Dr. Mindell seemed disinterested in the things I was hearing and seeing. Instead, he became fully engaged in something like a minor gesture and how that was combined with the words his client chose. He even placed a significance to the sound of their voice.
I watched as he suggested that these people speak of their pain as if it were part of a much larger story that might include the power of myth or mystery. I saw him move as they did, the analyst and client now literally acting out some purely spontaneous drama complete with plot and resolution.
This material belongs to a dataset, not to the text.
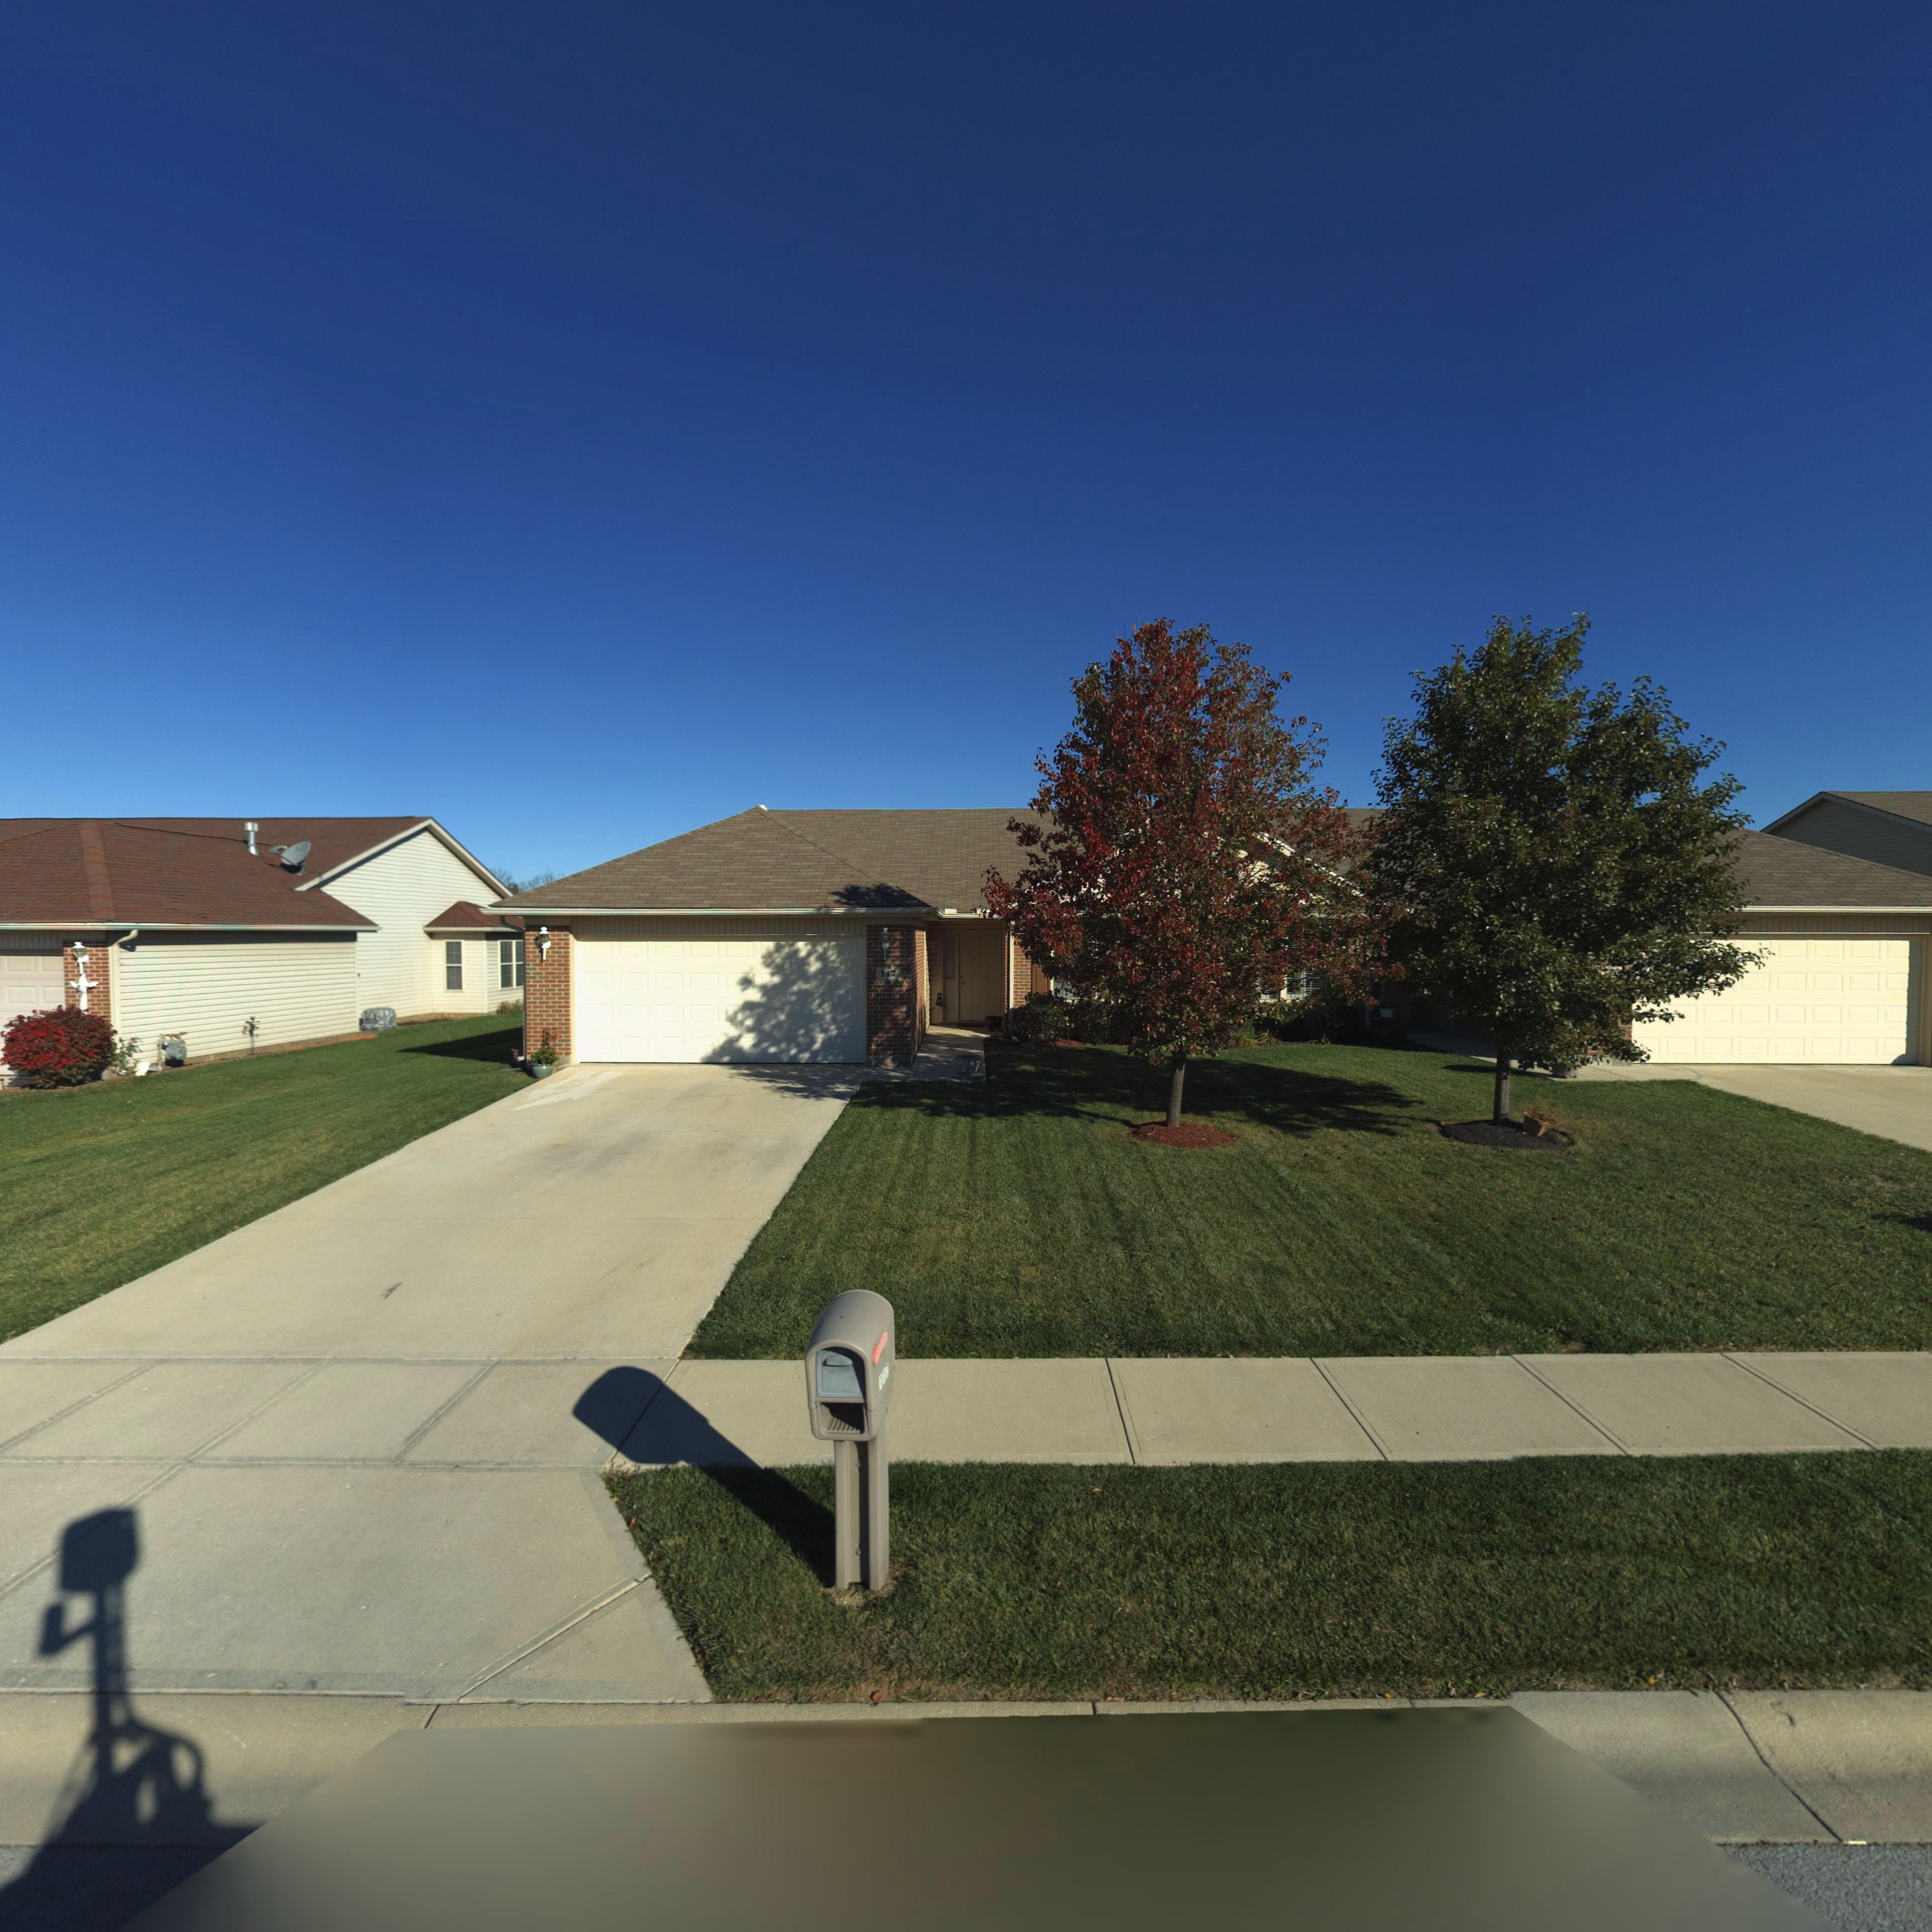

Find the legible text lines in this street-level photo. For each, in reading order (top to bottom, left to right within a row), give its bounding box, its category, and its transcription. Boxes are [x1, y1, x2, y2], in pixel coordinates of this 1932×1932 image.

[880, 969, 897, 978] StreetNumber: 117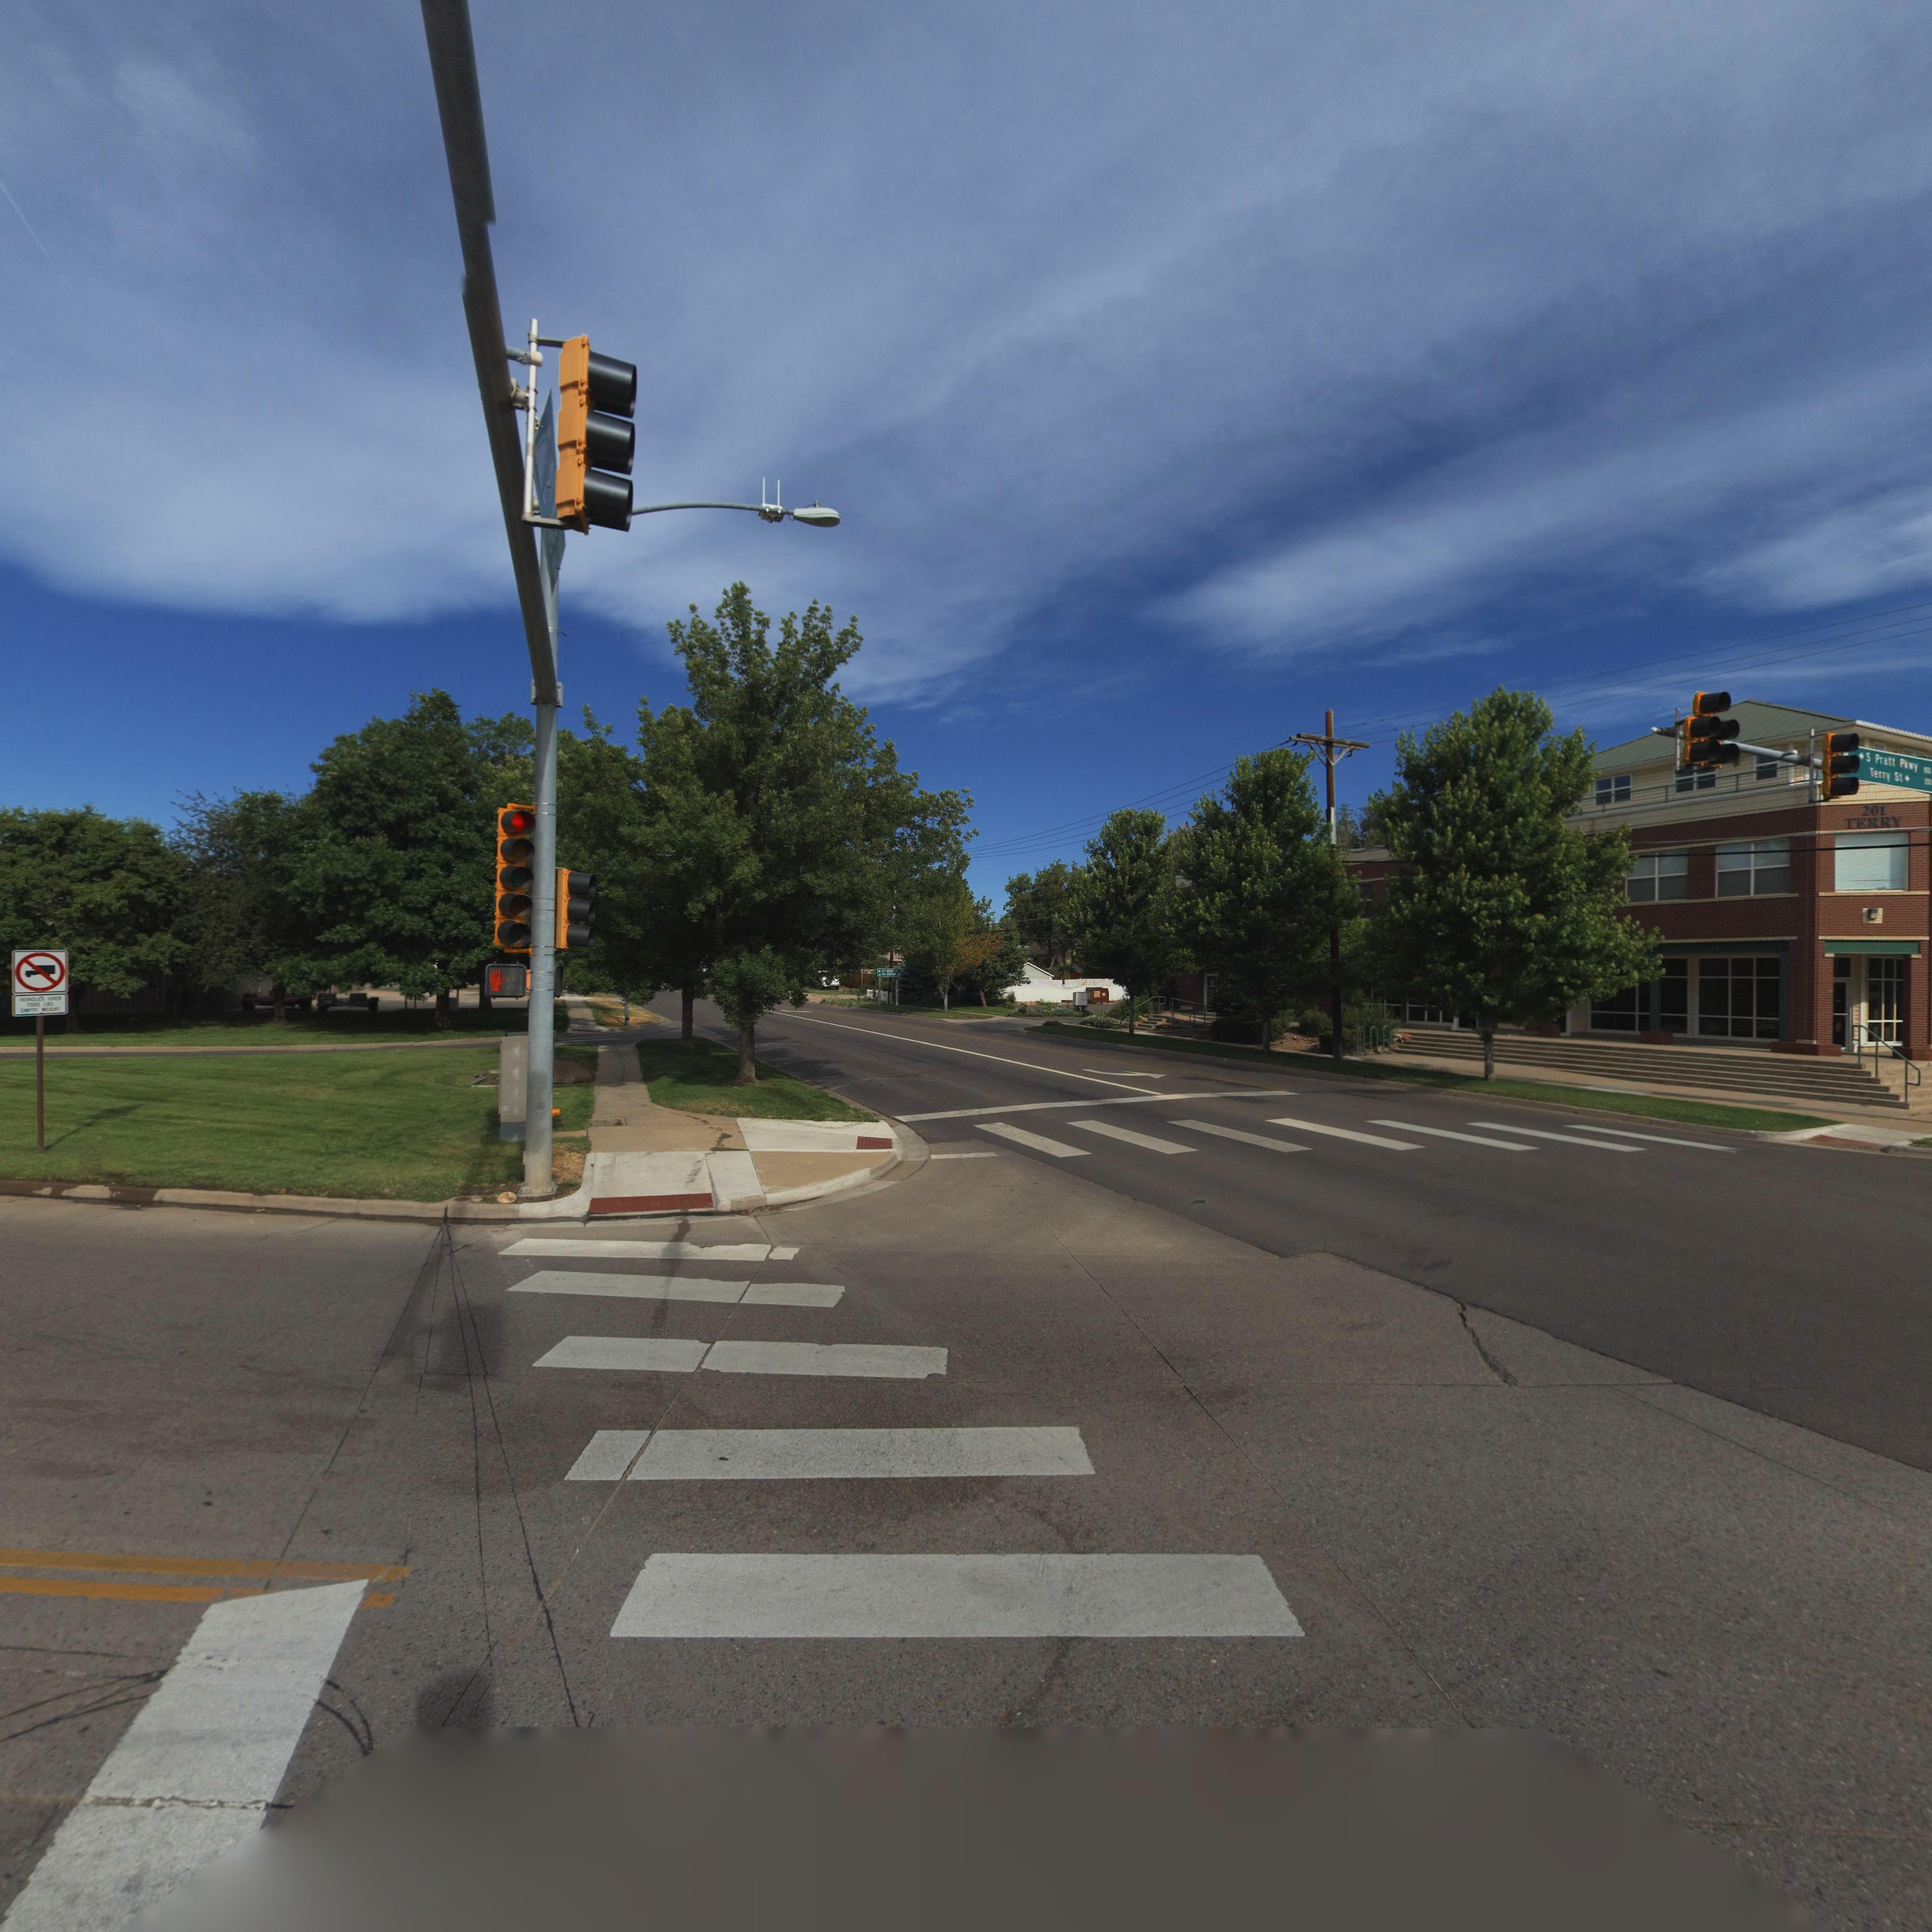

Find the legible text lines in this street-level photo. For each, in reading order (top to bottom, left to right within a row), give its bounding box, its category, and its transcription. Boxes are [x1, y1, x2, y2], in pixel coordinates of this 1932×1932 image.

I saw people transformed, and realized how paltry by comparison my own care might have been. I couldn’t forget that their complaints were heard daily in my own office, but that, with me, their pain was typically reduced to the form of a simple neurobiologic event.
The dreamcatcher on my office wall is designed assuming that dreams come from a place separate from us, but it is now generally accepted that they are purely the manifestation of our unconscious.
Dr. Mindell suggests that through our bodily expression we commonly bring forth material from the same reservoir, and that it is compelling, insightful and healing.
In a very real sense, I, too, have become a dreamcatcher. I’ve long taught that pain relief occurs when unconscious expression is seen in the form of spontaneous movement. We normally inhibit this expression in the presence of our rigid and judgmental culture. When I can help a patient feel safe to move as they truly want, they begin to exhibit the signs of correction and recovery we all seek.
So, although it sounds as foreign to orthopaedic practice as you might imagine, I’m proposing here that we consider the possibility that we use manual technique to reveal rather than coerce. I’m suggesting that we catch the waking dream of the patient. That is, the muscular activity they don’t consciously request, and gently allow it to grow toward full expression.
If such a motion softens and warms them, it’s got to be something they need. No less than the dreams I catch in my journal, or the healing stories told by Dr. Mindell’s clients.
Give it some thought, and then ask this; Why not?